Potentielle Geschäftspartner müssen nicht die Geschäftsführerbefugnis des handelnden Organs prüfen. Dritte, die von internen Pflichtverletzungen jedoch wissen, sind nicht schutzwürdig. Dies gilt sowohl für den Vollmachtsmissbrauch im engeren Sinn, als auch bei sonstiger Überschreitung von den im Innenverhältnis bestehenden Bindungen. Ein Vertrag ist schwebend unwirksam, wenn der Vertreter bei dessen Abschluss seine im Innenverhältnis bestehenden Pflichten, wenn auch ohne Schädigungsvorsatz, überschritten hat und dem anderen Teil dieser Umstand bekannt wurde oder sich geradezu aufdrängen musste. Ein Vorsatz, dass das geschlossene Geschäft für den Vertreter nachteilig und für Dritte erkennbar war, muss nicht vorliegen.

Der Zweit- und der Drittbeklagte haften daher solidarisch für alle an den Erstbeklagten unter Verletzung der Vorschriften über die interne Willensbildung der Privatstiftung ausbezahlten Beträge.

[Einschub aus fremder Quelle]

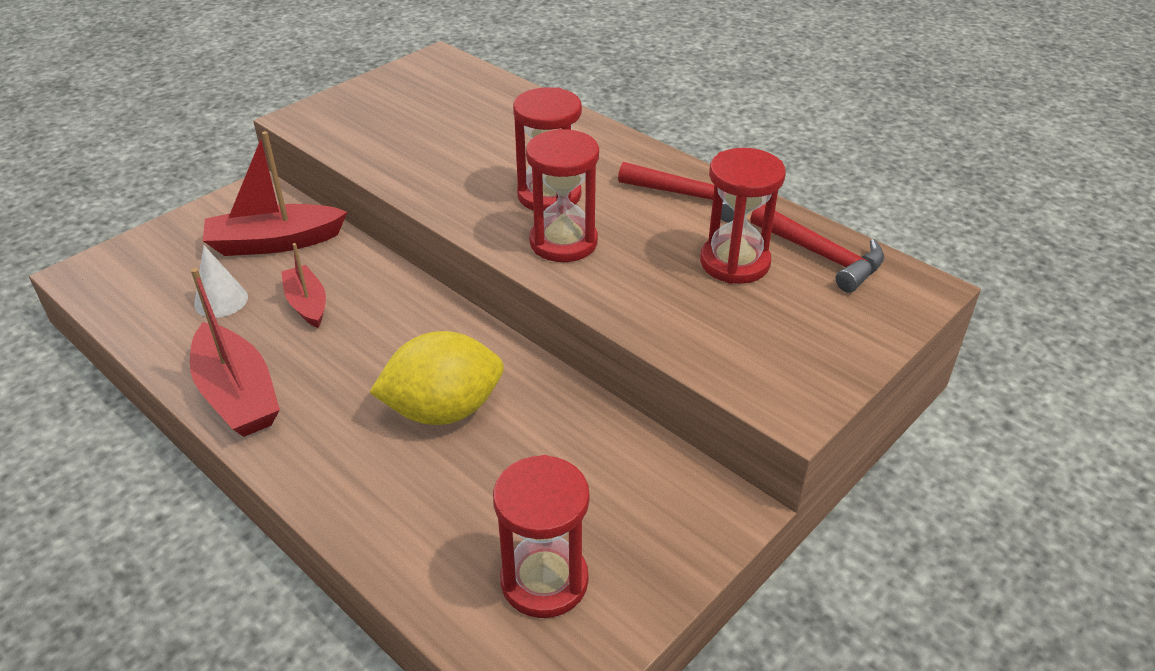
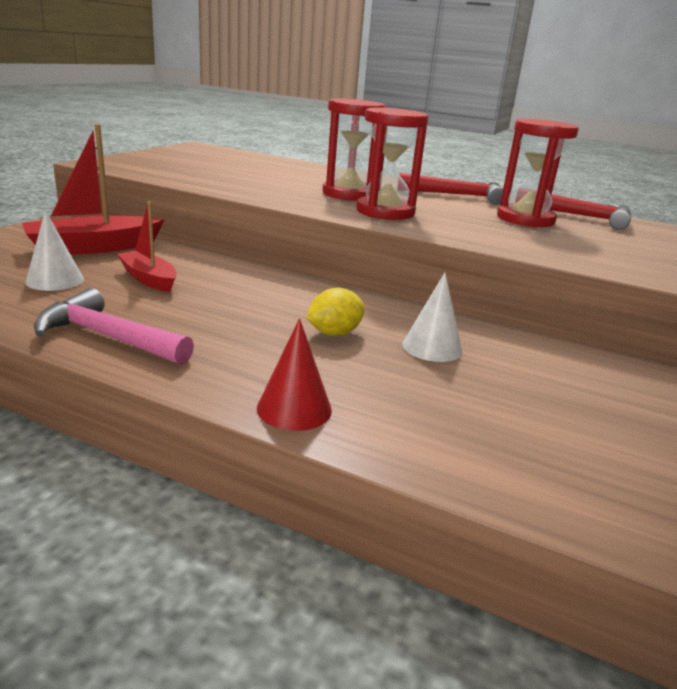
camera: 20 degrees left, 15 degrees down
red boat [190,268,280,437] -> pink hammer [34,288,194,365]
yellow lemon [369,331,504,425] -> yellow lemon [306,288,365,336], size x0.52
red hourglass [493,455,590,618] -> none
none -> red cone [257,318,332,431]
none -> white cone [402,273,462,362]

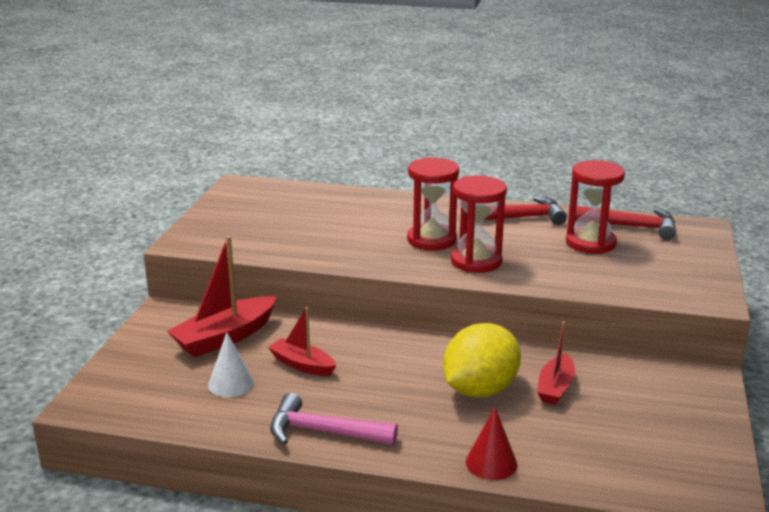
camera: 10 degrees left, 0 degrees up
yellow lemon [306,288,365,336] -> yellow lemon [443,323,521,398], size x1.93
white cone [402,273,462,362] -> red boat [537,321,575,405]

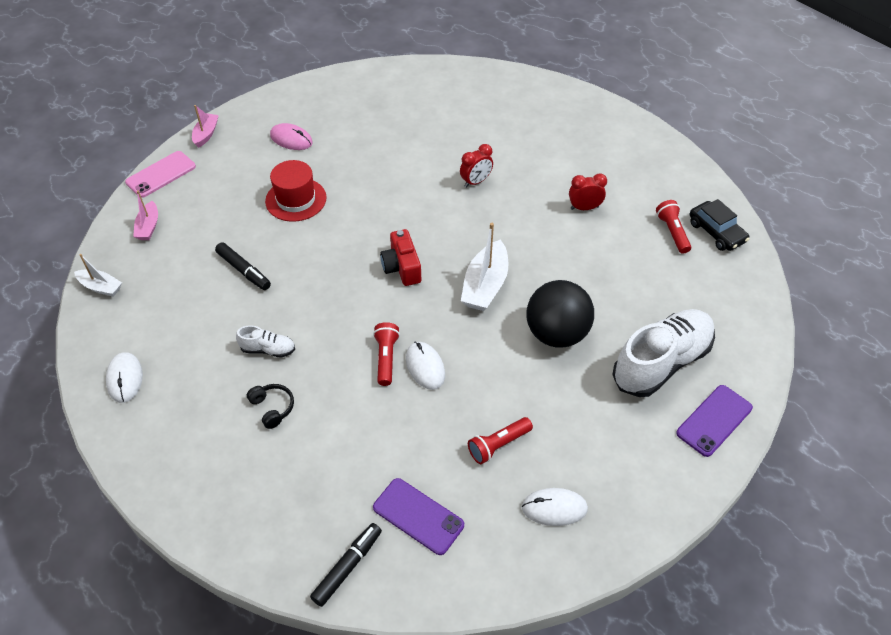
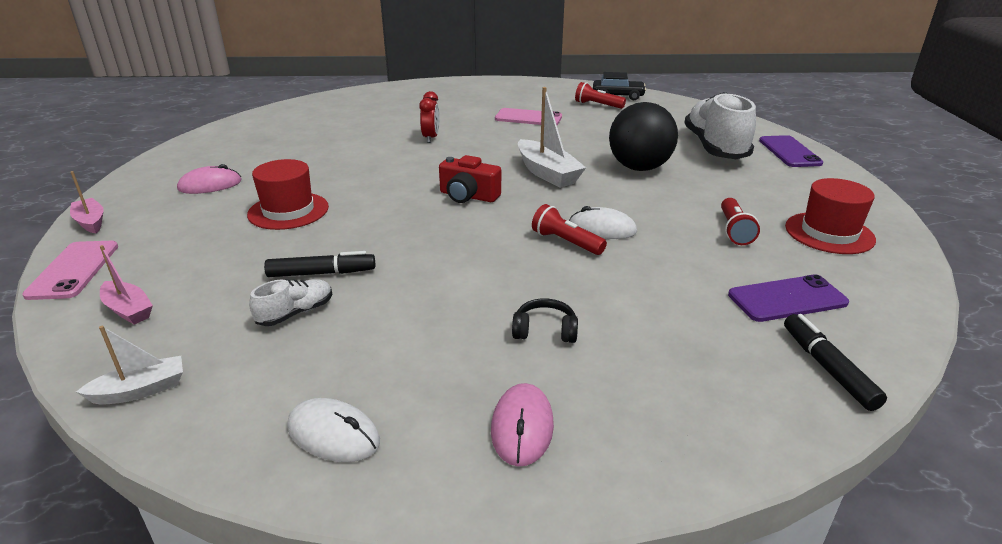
camera: 50 degrees left, 20 degrees down
white shoe [236,325,295,358] -> white shoe moved to [249,279,332,326]
white mouse [522,488,588,526] -> red hat [785,178,876,254]
red clock [569,173,607,210] -> pink phone [495,108,562,125]
none -> pink mouse [491,383,554,466]

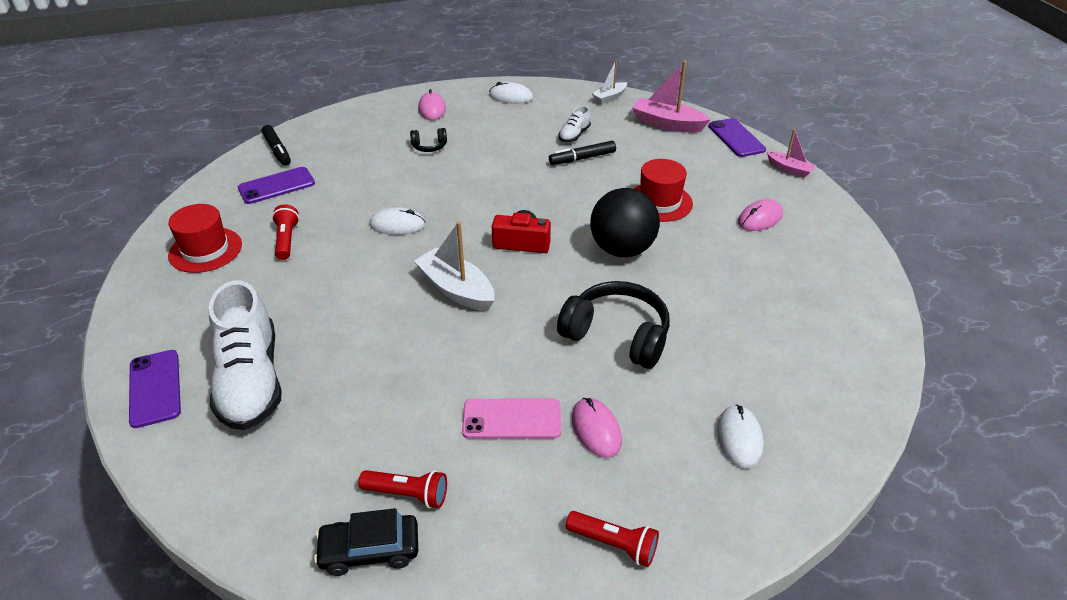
camera: 165 degrees right, 10 degrees up
pink phone [22,241,118,300] -> purple phone [708,118,766,157]
pink boat [100,245,153,325] -> pink boat [632,61,711,133], size x1.69
red clock [419,91,439,143] -> black headphones [557,281,670,369]
red flashlight [532,204,607,255] -> red flashlight moved to [566,511,659,567]
black ball [609,102,678,171] -> black ball moved to [590,188,660,257]
none -> pink mouse [572,398,622,458]
none -> white mouse [717,404,764,469]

Da für die Tätigkeit des Erstbeklagten keine Beauftragung der Privatstiftung vorliegt, hat er die geleisteten Honorarzahlungen gemäß § 1431 ABGB zurückzuzahlen. Lag jedoch ein Nutzen für die erbrachte Leistung vor, muss dafür ein angemessener Lohn bezahlt werden. Gegenständlich gibt es jedoch keine Grundlage für einen bereicherungsrechtlichen Anspruch des Erstbeklagten, da die Leistungen vom Zweit- und Drittbeklagten hätten erbracht werden müssen. Die Leistungen waren somit im Interesse des Zweit- und Drittbeklagten, jedoch nicht im Interesse der Privatstiftung.